O reino de Gulliver
Quase todos ouvimos relatos das viagens de Gulliver na infância. As adaptações para crianças da obra de Jonathan Swift não têm o tom satírico do original, mas mantiveram-se suficientemente fantasiosas para nos espevitarem a imaginação. O facto de as andanças de Gulliver não serem nada verosímeis só nos ocorreu muito tempo depois. O que nos inquietou quando crianças foi a teimosia do personagem. Gulliver é um aventureiro desajeitado a quem não falta bravura, que num dia azarado promete nunca mais voltar ao mar, e no seguinte se faz capitão de um navio. Cada viagem é mais desastrosa do que a anterior, embora Gulliver ganhe um novo amigo em cada uma; e a ciência não ajuda a reduzir os riscos dessas travessias marítimas, preocupada que está em pesquisar modos de extrair raios de sol de pepinos, algodão do mármore e cores dos cheiros.

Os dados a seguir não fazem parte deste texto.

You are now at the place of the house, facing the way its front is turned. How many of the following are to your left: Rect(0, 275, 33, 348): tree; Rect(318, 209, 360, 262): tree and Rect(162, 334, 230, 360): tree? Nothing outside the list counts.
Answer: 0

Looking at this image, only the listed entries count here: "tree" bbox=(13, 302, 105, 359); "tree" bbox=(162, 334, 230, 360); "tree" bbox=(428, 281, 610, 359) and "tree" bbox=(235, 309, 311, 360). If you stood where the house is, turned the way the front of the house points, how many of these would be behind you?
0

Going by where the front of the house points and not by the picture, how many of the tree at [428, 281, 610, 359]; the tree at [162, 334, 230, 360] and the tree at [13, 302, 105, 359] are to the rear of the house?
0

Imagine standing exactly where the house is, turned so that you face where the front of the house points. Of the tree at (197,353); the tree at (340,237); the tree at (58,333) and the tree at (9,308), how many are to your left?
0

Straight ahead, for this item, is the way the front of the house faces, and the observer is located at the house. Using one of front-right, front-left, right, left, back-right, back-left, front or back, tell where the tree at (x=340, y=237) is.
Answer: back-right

Os reinos que Gulliver encontra quando naufraga são sociedades bem estruturadas, autoritárias, disputando o poder para decidir sobre pormenores irrelevantes (como o melhor modo de quebrar a casca de um ovo cozido). Do confronto entre o poder solitário do gigante Gulliver e a imaturidade social do povo minúsculo de Lilliput, suspeita-se que Swift quis refutar a ideia ingénua e optimista, veiculada em Robinson Crusoe (livro publicado alguns anos antes), de que o indivíduo é naturalmente hábil e bom, independentemente da estrutura gregária que o abriga. A novela de ficção de Swift seria, porém, mais realista se incluísse descendentes de Gulliver na ilha de Lilliput.
Vem este arrazoado a propósito do género Aeonium, que contém o maior número de híbridos de toda a flora do arquipélago das Canárias. A formação de híbridos é um processo frequente na natureza, dos mais eficazes para a diversificação da fauna e da flora. Na ilha de La Palma, a maior espécie do género Aeonium (A. nobile, que floresce entre Maio e Julho) e a espécie mais pequena (A. sedifolium, com floração de Março a Maio) são progenitores de um híbrido, Aeonium x gulliveri, descoberto há 7 anos por Octavio Arango em El Time. Um tal cruzamento parece impossível face às datas de floração dos pais. O descritor deste híbrido conjectura que as mudanças climáticas tenham alterado as épocas de floração das duas espécies, ou prolongado a sua duração, ou beneficiado florações extemporâneas. O híbrido, que quando cultivado floresce entre Maio e Julho, é muito raro, e nós não o vimos quando passeámos em Maio pelas escarpas de El Time, a cerca de 450 m de altitude.